Marcella: I don’t know. I feel very inspired by one person and our relationship right now, and ideas of decolonial love. That is always a good thing for an artist. I’m working on a book that’s called Remixing the Archive. That is always a good thing for a professor. I just finished a piece called gichi-ginebigoog gaye binesiwag, about Anishinaabe Thunderbirds and Serpents. It was commissioned and curated by Lois Taylor Biggs (Cherokee Nation/White Earth Ojibwe). Lois is a Chicago-based writer, curator, and art historian. That just opened in Chicago, at the Center for Native Futures, and it’ll be up until December. That is an all Anishinaabe show called Gagizhibaajiwan. It is a huge honor to be in a show like that. A dream. I built an environment for listening. I vinyl printed serpents that my daughter designed, so the serpents are black with some gray markings, and they go on color treated walls that are very dark gray. They almost look black, and then you’re just kind of immersed in this sound piece that’s telling Anishinaabe cultural teachings of the serpent. It has a small video projection component that is 49 seconds of ice that repeats and repeats and repeats.
Anna: Again, that repetition is so powerful in your work, with both images and sound.
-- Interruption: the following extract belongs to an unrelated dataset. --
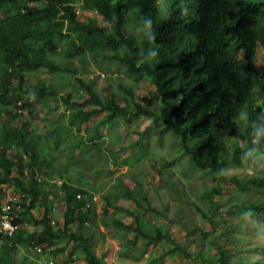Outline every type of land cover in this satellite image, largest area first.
<instances>
[{"label":"trees","instance_id":"trees-1","mask_svg":"<svg viewBox=\"0 0 264 264\" xmlns=\"http://www.w3.org/2000/svg\"><path fill=\"white\" fill-rule=\"evenodd\" d=\"M79 2L83 10L97 11L104 22L114 11L119 13L120 21L113 28L106 24L107 28L102 29L94 18L79 20L74 11ZM189 2V16L174 13L162 21L155 18L153 0H0V200L3 184L25 196L22 211L13 217L16 231L11 237L0 235V264H12L16 248L29 252L37 245L55 246L49 252L54 256L63 253L70 243L77 244L85 264H106V256L94 250V225H89L94 205L84 209V201L77 199L78 194L88 193L89 184L75 176L74 166L60 161V149L73 134L69 129L74 127L80 136L82 126L102 113L105 117L95 126V133L77 139L71 152L89 147L99 152L103 144L96 141L102 138V124L109 126L122 117L128 124L132 118H153L177 138L190 163L214 182L204 194L206 201L221 195L222 186L228 182L242 193L264 191V179L242 182L234 175L227 178L225 172L240 161V151L252 139L247 131H237L231 119L235 110L247 106L254 118L264 108V54L261 69L256 66L258 49L264 51V0ZM130 11L131 16L127 15ZM140 13L155 18L159 63L141 62L138 52L147 48V42L128 30L129 20ZM122 45L126 47L122 49ZM73 52L91 57L94 63L98 57L103 63L113 61L127 76L146 79L154 90L136 103L132 90L124 85L120 86L123 106L112 98L102 100L93 83L85 82L89 74L86 59L79 71L72 63ZM41 71L69 73L79 85L76 90L84 95L79 103H70L71 94L61 98L68 110L73 109L69 126L51 127L44 135L35 132L31 122L20 120L23 112H35L37 104L57 99L50 83L30 80ZM219 168L225 169L224 174L214 175ZM120 197L133 201L135 208L109 204V190L108 198L103 196V214L112 209L132 217L130 224L112 221L125 234H133L132 245L140 239L144 250L162 240L176 244L168 229L145 223L144 217L135 212L143 207L133 191L123 187ZM143 201L146 212L164 215L146 197ZM54 204L62 213L59 228L50 225ZM37 208L42 209L39 221L34 216ZM240 208L264 214V203L241 204ZM198 210L203 220L209 218ZM32 222L42 230L27 233L24 225ZM243 227H229L221 238L234 243L228 239L230 228L241 233ZM208 234L202 233L203 238ZM236 246V252L231 253L219 244L212 253L211 246L203 244L196 252L182 254L205 264H262L243 256L240 241ZM177 247L168 252H176ZM159 258L164 260L165 254Z\"/></svg>","mask_w":264,"mask_h":264},{"label":"rangeland","instance_id":"rangeland-1","mask_svg":"<svg viewBox=\"0 0 264 264\" xmlns=\"http://www.w3.org/2000/svg\"><path fill=\"white\" fill-rule=\"evenodd\" d=\"M90 16L93 15L78 9L79 20L84 21L91 18ZM93 18L102 29L107 28L100 15L95 14ZM263 54L264 51L259 48L256 58L258 69L262 67ZM71 59L74 67L79 71L82 70L81 66L86 59L85 66L89 74L84 78L85 82L93 83L102 100L112 98L118 105L123 106L124 95L120 86L124 87V85L132 90L136 103H141L142 98L154 90L146 79L127 76L113 61L103 63L102 58L98 57L94 63L91 57L83 58L76 52L72 53ZM30 80L33 83L40 80L50 83L58 95L57 99H49L45 103L37 104L35 112H23L20 120L31 122L35 132L42 135L51 127H68L73 109L68 110L61 98L71 94L70 103L82 102L84 98V95L76 90L79 89V85L75 78L63 71L55 73L41 71L31 76ZM104 117L105 114L102 113L91 118L82 126L80 136L77 135L74 127L69 129L73 134L71 140L60 149V161L74 166L75 176L84 178L89 184L86 189L88 193L97 197V202L90 210L89 225H94V250L97 255L106 256V264H205L186 259L182 251L196 252L203 247V244H207L214 253L215 246L220 244L234 253L238 241L241 242L240 248L247 260L264 264V214L255 215L251 221L243 219L240 215L241 204L264 203V191L251 190L242 193L228 182L222 186L221 195H214L210 201H206L204 194L211 190L214 182L190 163L179 148L177 138L153 118H132L131 123L128 124L122 117L109 126L102 124L99 127L102 138L96 141L103 144L99 152L90 147L71 152L72 144L80 137L86 138L89 133L94 134L95 126L103 121ZM225 172L227 178L234 175L242 182L251 178L264 179V158L254 165L238 161L229 166ZM56 183L60 185V181ZM123 187L133 191L136 201H139L143 207L135 211L139 216L144 217L143 221L149 225L168 229L171 241L176 244L162 240L144 250L142 239L138 240L136 245H132L130 241L133 239V234H125L112 222L119 219L124 224H130L133 223L131 216H127L121 210L112 209L103 214L106 203L103 196L108 198L109 190L111 200L110 202L108 198L109 204L122 208L126 206L135 208L133 201L120 197ZM144 197L151 206L163 210L164 215L158 216L157 212L155 214L146 212ZM215 208L217 210H214ZM198 209L209 218L203 220ZM34 216L36 221H39L42 217V209H35ZM61 216V211L54 204L53 213L50 214L51 220L55 221L53 227H60ZM238 224L244 226L242 232L238 233L234 228H230L228 234V239L235 242L224 241L221 238L224 230L237 227ZM24 228L27 233L42 230V227L35 222L25 224ZM202 233L209 234L204 239ZM176 245L178 246L176 252H168L176 248ZM43 247H49L51 251L55 250V246L43 245ZM162 254H165V259L160 261L159 256ZM13 256L12 264H85L81 250L74 243H70L63 253L54 256L48 251L39 255L34 254L33 249L26 252L20 248H16Z\"/></svg>","mask_w":264,"mask_h":264},{"label":"clouds","instance_id":"clouds-1","mask_svg":"<svg viewBox=\"0 0 264 264\" xmlns=\"http://www.w3.org/2000/svg\"><path fill=\"white\" fill-rule=\"evenodd\" d=\"M81 4V2L76 4L74 11L79 8L82 12H93L83 10ZM153 8L155 10V18L162 21L168 20L174 13H178L182 17H187L191 14L189 0H153ZM97 14L99 15L98 12ZM127 15L131 16V11L127 13ZM90 17L93 18L94 16ZM155 18L150 13H140L137 14L135 18L131 19L128 24V30L133 35L139 37L142 41L147 42V48H142L138 52V56L142 63H159L160 46L156 43L157 32L154 28ZM119 21L120 15L114 11L105 23L109 26V28H113L117 23H119ZM121 47L123 49L126 46L122 45ZM29 95L34 96L31 92H29ZM231 119L238 132L243 133L247 131L252 138L251 142L240 151L239 160L254 165L257 161L264 158V108L257 111L253 118L248 110V107L241 106L235 110ZM224 171V168H219L214 172V175L222 176ZM240 215L243 219L251 221L255 216V212L252 208H245L241 211ZM34 254L37 253L34 251Z\"/></svg>","mask_w":264,"mask_h":264},{"label":"built area","instance_id":"built-area-1","mask_svg":"<svg viewBox=\"0 0 264 264\" xmlns=\"http://www.w3.org/2000/svg\"><path fill=\"white\" fill-rule=\"evenodd\" d=\"M78 9H75L78 15ZM81 10V9H80ZM93 16L97 14L96 11L89 12ZM2 199L0 201V235L3 237H10L16 231V226L13 225V217L22 211V204L25 196L21 193L14 191L11 187L1 185ZM77 199L84 201V209L91 208L96 202L97 197L95 195L86 193L78 194ZM50 225H54V222L50 220ZM34 251L37 254H43L45 251L51 252V248H44L43 245L36 246Z\"/></svg>","mask_w":264,"mask_h":264}]
</instances>
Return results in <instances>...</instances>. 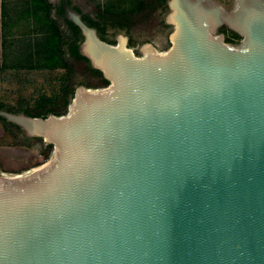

I feel like I’m always telling people, “you have to take a class with Marcella”, because everything is amazing and interesting and important. I think it’s effective for me as a learner and artist, because you’re funny and you’re great to listen to and talk to and have a conversation with. You find a way to talk about these things that are layered and complicated from many different directions and angles. And I think that’s how we should be looking at things and talking about things as artists. Our systems don’t always account for that. So I appreciate it. Thank you for sharing so much of your work and your practice with us. I hope people get the chance to see, hear, and feel your work in person as I’ve been fortunate enough to do. Thank you Marcella!
Marcella: Thank You Anna. As for teaching, you are very kind, thanks. Something I learned is that we can have 20 students, and that means there are 20 different ways of learning in the room. We can’t match with everyone in ways that are effective. I am glad that it worked for you. I am genuinely grateful for your art and your presence, always.
Anna Rotty lives on Tiwa land in Albuquerque. She earned her MFA in 2024, and currently teaches, at the University of New Mexico. Anna received a BFA from the University of Massachusetts Amherst in 2011. Her work investigates water, light and infrastructure, informing her understanding of orientation and place. Her work has been published by Southwest Contemporary, Humble Arts Foundation, and Lenscratch, where she earned 3rd place in the Student Portfolio Prize in 2023.